Regardless of the cause, we can’t have gaps like that haunting your finances forever, so plim employs a rigid monthly lock-box strategy. Everything needed to compute a picture of your finances for any specific month lives in a directory dedicated to that month. This way, plim doesn’t need to replay 12 years of data and smooth out all the bumps and gaps - it just needs to run the playbook for that month. A mess that happened in May of 2017 stays in May of 2017.

To do this, we require 6 files in each month:

  • the carry file summarizes your status from last month and carries it forward to be the start of this month

  • the buckets file describes all the budget buckets you are managing this month

  • your shunts file captures all the decisions you’ve made about moving funds around between buckets

  • the keepers file describes which tallykeepers you are pulling data from this month, such as bank accounts, credit cards, etc

  • you’ll have a few tally files, which are the CSV files you’ve downloaded from your bank this month. These are considered the source of truth and plim never changes anything in them.

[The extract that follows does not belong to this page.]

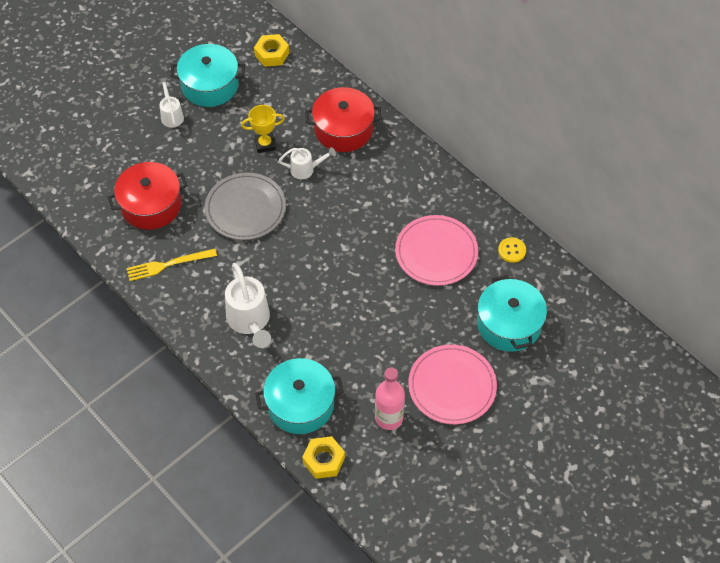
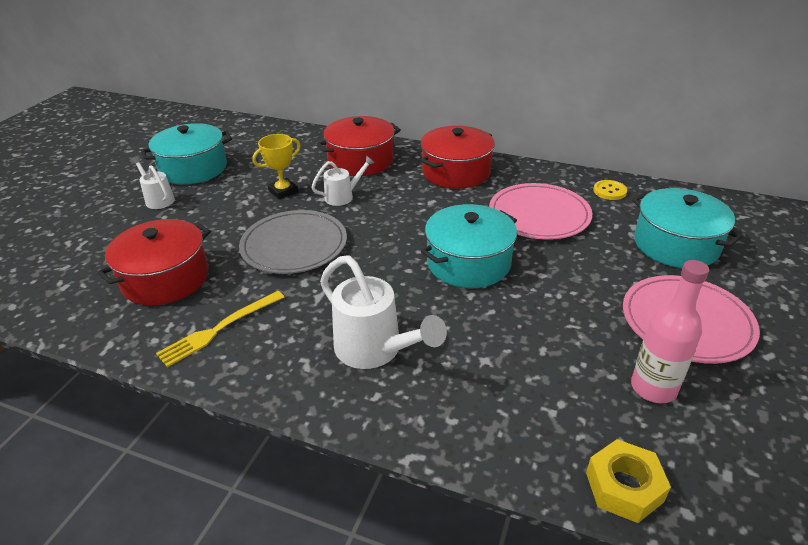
camera: 25 degrees left, 20 degrees down
(272, 54) = (249, 135): yellow nut -> none
(300, 404) = (523, 423): turquoise pot -> turquoise pot (468, 262)
(409, 176) = (456, 172): none -> red pot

  • lastly, we have the leaks file, which records where you decided to target each line of the tally files - which buckets are filled or drained by each transaction

From these files, plim can create a complete picture of your incomes and outflows at any point in time, mapped against your expectations at that time, so you can see exactly what happened and how it affects your budget.

That replay engine handles expenses, income, withdrawals, deposits, charges, refunds. You can change your mind six times about which bucket the lawn mower repair goes in, add new tallysheets, pay bills, add new buckets in the middle of the month, correct your carry file from last month because a bill came in late, split charges between multiple buckets. It’s pretty complete.

But an engine isn’t much use without a steering wheel, so that’s where I’m heading next - the user commands. And the trickiest one of the bunch is coming first: how to add a new tallykeeper to your life.

Once that one’s working, all the other commands are pretty easy.